By Michaela Davis False Door Fly

Is he disoriented? Is he trying to pick at my already frayed nerves? Does he have a death wish? His buzz is never steady as he zooms past my ear, too fast for my flailing hand to swat, but so erratic that my finger and his body graze each other. The buzzing varies in a frantic rhythm, faltering each time his body beats against the water-spotted mirror. The mirrored reflections of the medicine cabinets are two more false doors he slams his body into. He skates too high and too close to the bright white heated bulbs, hoping to find an exit in the sunlight of a windowless room. My towel soars through the air in a fit of irritation, hoping for a connection. He veers out of the way as the fabric hits the mirror instead, and circles back around the small space right after escaping death, just to start again.

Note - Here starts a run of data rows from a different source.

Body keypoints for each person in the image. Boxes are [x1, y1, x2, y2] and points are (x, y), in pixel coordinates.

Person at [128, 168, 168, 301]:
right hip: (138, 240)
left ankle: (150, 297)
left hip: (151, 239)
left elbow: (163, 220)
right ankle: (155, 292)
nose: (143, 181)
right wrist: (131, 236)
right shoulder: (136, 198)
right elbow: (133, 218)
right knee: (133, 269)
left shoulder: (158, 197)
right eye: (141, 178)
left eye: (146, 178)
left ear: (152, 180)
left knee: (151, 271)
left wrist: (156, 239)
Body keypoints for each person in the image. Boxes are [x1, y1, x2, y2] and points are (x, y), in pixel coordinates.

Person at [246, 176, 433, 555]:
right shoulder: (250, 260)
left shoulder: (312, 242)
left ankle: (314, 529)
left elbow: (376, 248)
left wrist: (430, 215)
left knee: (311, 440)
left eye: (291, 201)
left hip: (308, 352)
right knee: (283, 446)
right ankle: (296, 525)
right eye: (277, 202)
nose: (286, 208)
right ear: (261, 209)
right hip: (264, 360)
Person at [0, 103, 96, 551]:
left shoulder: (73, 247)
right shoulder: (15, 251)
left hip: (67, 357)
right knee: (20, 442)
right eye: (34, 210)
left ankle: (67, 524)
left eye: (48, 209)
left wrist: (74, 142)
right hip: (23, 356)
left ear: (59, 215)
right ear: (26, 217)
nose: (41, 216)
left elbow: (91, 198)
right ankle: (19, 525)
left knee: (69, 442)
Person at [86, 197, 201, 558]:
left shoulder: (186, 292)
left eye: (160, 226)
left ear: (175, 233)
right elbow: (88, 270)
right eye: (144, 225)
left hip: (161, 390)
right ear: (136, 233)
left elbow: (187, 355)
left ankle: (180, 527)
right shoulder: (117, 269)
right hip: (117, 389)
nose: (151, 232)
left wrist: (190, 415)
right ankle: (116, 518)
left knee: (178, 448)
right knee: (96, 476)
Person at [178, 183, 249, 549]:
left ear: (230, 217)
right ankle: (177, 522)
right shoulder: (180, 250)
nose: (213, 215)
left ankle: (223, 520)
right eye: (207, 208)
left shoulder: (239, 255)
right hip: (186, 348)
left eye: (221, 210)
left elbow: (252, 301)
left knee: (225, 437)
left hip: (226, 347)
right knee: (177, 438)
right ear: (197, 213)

I feel a stab of sympathy, he will drive himself insane or end his life in the midst of trying to find freedom. And after all, I’ve beat against false doors too. They’ve left me with bruises and a crazed drive to run back around and do it over,

hoping for dents in the wood, or splintered hinges every time. How many times have I wrecked myself looking for a way out? How many times have I seen the pitiful results And tried the same way, hoping for a different outcome? And how many times has my own incessant buzzing been spared by a grace I refuse to show now?